EXERCISE PROMPT |
Which lines of the records contain the string "プロジェクト概要"? List each of those lines in full.

EXERCISE INPUTS |
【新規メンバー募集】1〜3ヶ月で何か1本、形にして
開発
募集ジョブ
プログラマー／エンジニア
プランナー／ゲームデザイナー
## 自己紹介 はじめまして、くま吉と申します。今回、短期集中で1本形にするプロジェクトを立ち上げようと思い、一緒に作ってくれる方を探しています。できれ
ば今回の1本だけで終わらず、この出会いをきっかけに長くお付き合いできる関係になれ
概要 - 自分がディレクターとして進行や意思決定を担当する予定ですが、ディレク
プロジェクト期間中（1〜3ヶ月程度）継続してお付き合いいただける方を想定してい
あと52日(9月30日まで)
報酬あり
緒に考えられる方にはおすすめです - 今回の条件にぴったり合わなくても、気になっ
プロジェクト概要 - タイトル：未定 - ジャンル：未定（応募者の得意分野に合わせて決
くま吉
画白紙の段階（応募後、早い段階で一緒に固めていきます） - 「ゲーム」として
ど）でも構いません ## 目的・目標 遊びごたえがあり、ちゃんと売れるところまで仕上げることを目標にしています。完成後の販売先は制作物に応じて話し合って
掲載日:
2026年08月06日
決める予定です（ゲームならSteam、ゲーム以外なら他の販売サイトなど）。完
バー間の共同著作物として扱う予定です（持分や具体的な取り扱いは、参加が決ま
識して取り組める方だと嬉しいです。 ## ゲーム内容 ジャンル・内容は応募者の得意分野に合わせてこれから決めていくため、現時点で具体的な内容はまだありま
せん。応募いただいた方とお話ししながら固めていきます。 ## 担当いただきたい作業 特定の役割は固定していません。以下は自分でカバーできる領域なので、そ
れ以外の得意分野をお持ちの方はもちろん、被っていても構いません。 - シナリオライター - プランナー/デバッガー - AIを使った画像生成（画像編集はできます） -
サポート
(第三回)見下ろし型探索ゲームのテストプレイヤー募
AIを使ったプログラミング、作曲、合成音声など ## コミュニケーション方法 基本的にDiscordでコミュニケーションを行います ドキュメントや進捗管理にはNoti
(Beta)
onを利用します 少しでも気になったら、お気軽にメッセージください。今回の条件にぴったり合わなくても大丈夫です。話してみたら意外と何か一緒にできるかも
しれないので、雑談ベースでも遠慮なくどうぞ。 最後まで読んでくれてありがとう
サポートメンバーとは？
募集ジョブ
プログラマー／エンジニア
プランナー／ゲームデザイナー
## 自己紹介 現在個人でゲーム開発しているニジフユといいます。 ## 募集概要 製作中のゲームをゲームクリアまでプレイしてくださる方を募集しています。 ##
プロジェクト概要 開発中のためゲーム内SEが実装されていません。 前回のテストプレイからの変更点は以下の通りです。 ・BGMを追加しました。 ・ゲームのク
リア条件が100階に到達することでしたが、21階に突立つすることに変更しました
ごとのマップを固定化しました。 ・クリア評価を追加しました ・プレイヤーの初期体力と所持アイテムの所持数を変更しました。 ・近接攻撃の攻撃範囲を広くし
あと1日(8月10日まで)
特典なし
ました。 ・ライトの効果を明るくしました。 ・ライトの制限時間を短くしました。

THE ANSWER |
プロジェクト概要 - タイトル：未定 - ジャンル：未定（応募者の得意分野に合わせて決
プロジェクト概要 開発中のためゲーム内SEが実装されていません。 前回のテストプレイからの変更点は以下の通りです。 ・BGMを追加しました。 ・ゲームのク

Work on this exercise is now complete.